• PROBLEM TO SOLVE:
Show the lines below where "down" occurs.

• GIVEN INFORMATION:

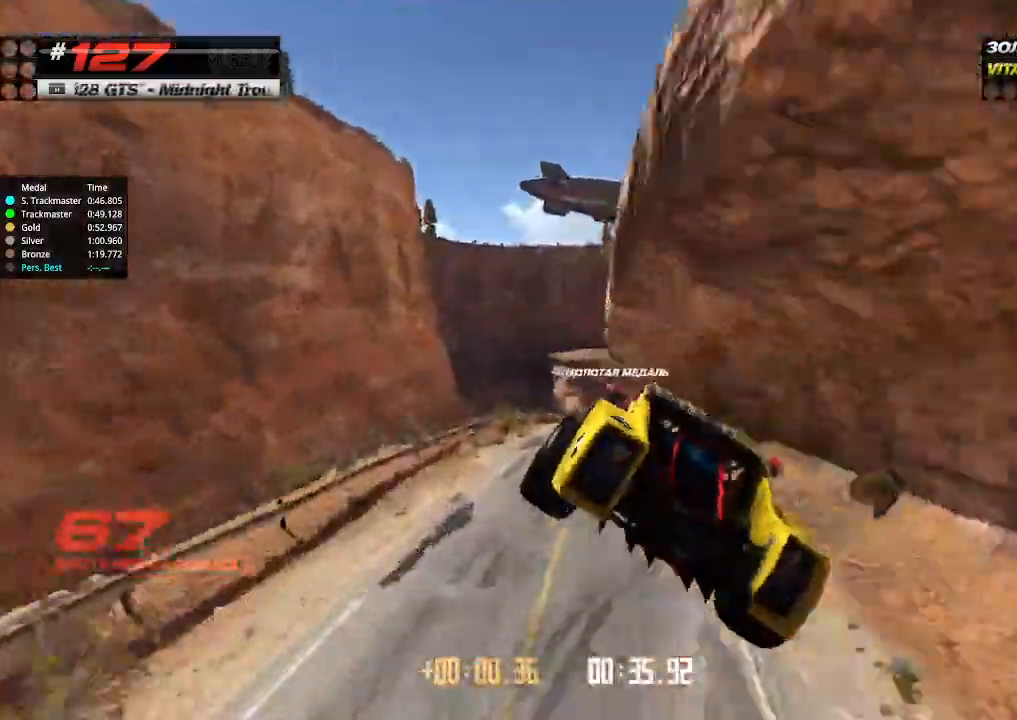
{"keys": ["up"], "events": []}
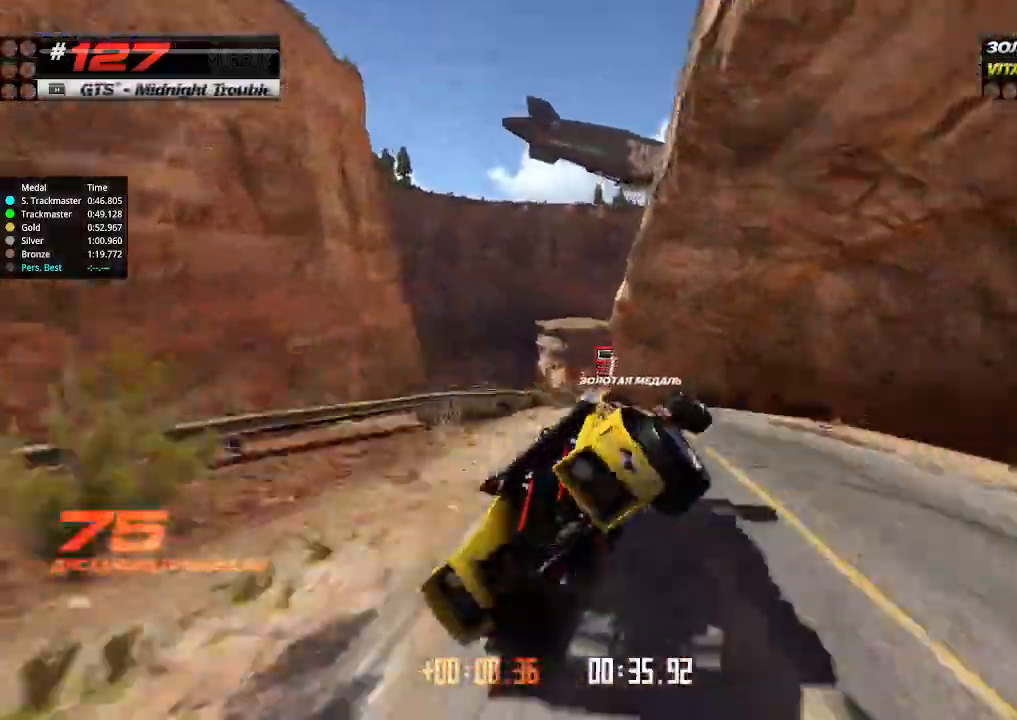
{"keys": ["up"], "events": [[100, "left", "down"], [500, "left", "up"]]}
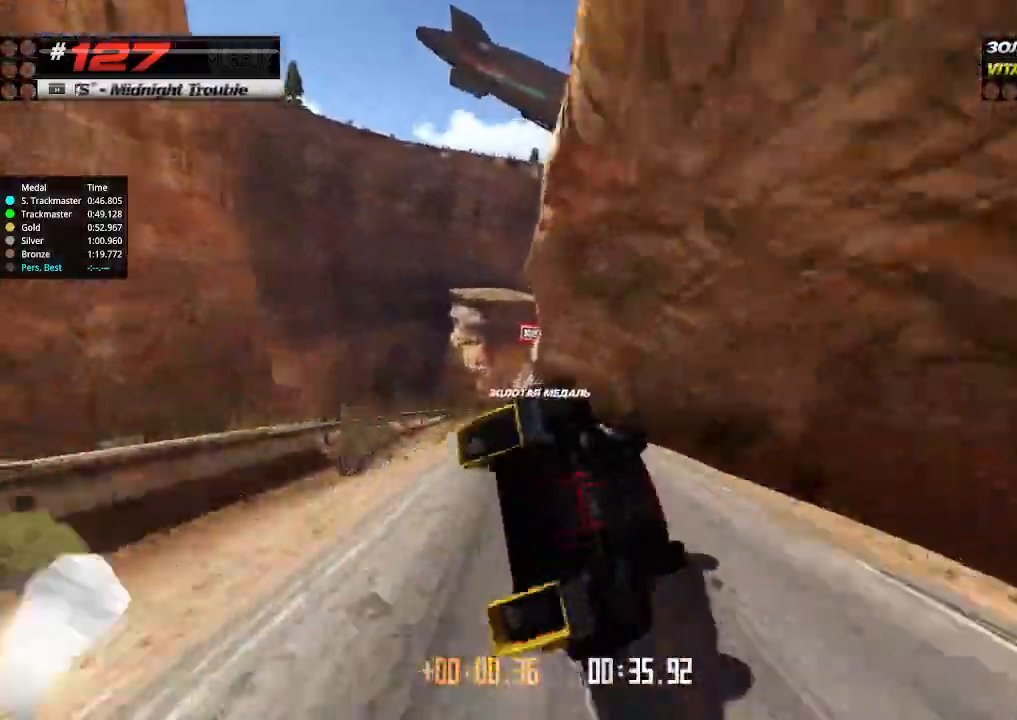
{"keys": ["up"], "events": [[267, "up", "up"], [300, "up", "down"]]}
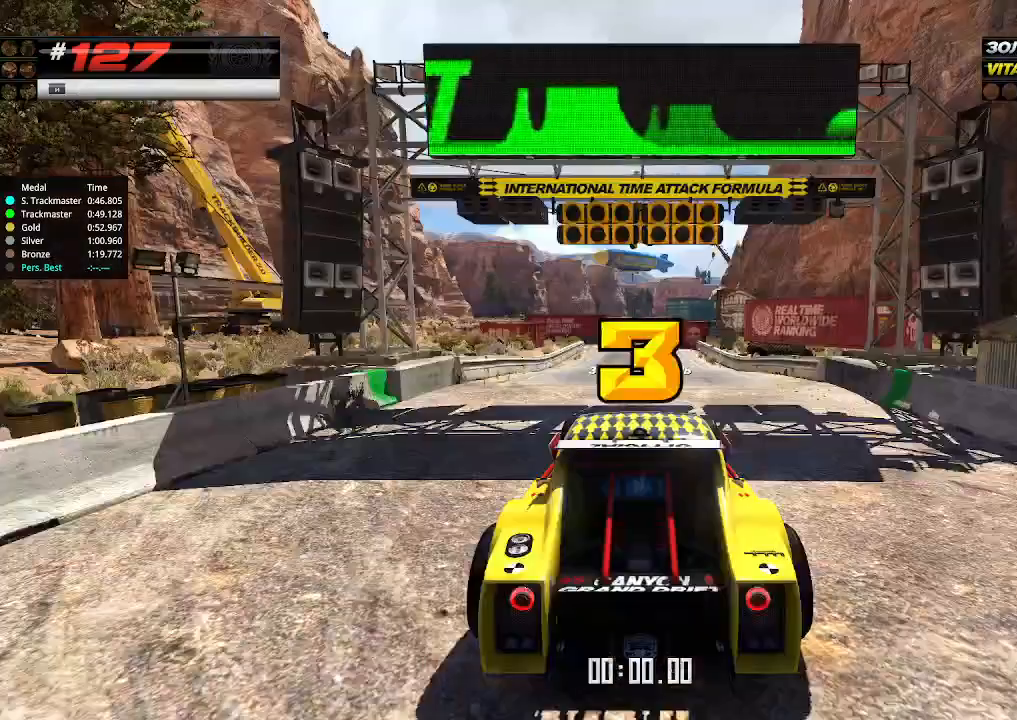
{"keys": ["up"], "events": []}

• REPLY TO THE TASK:
{"keys": ["up"], "events": [[100, "left", "down"], [500, "left", "up"]]}
{"keys": ["up"], "events": [[267, "up", "up"], [300, "up", "down"]]}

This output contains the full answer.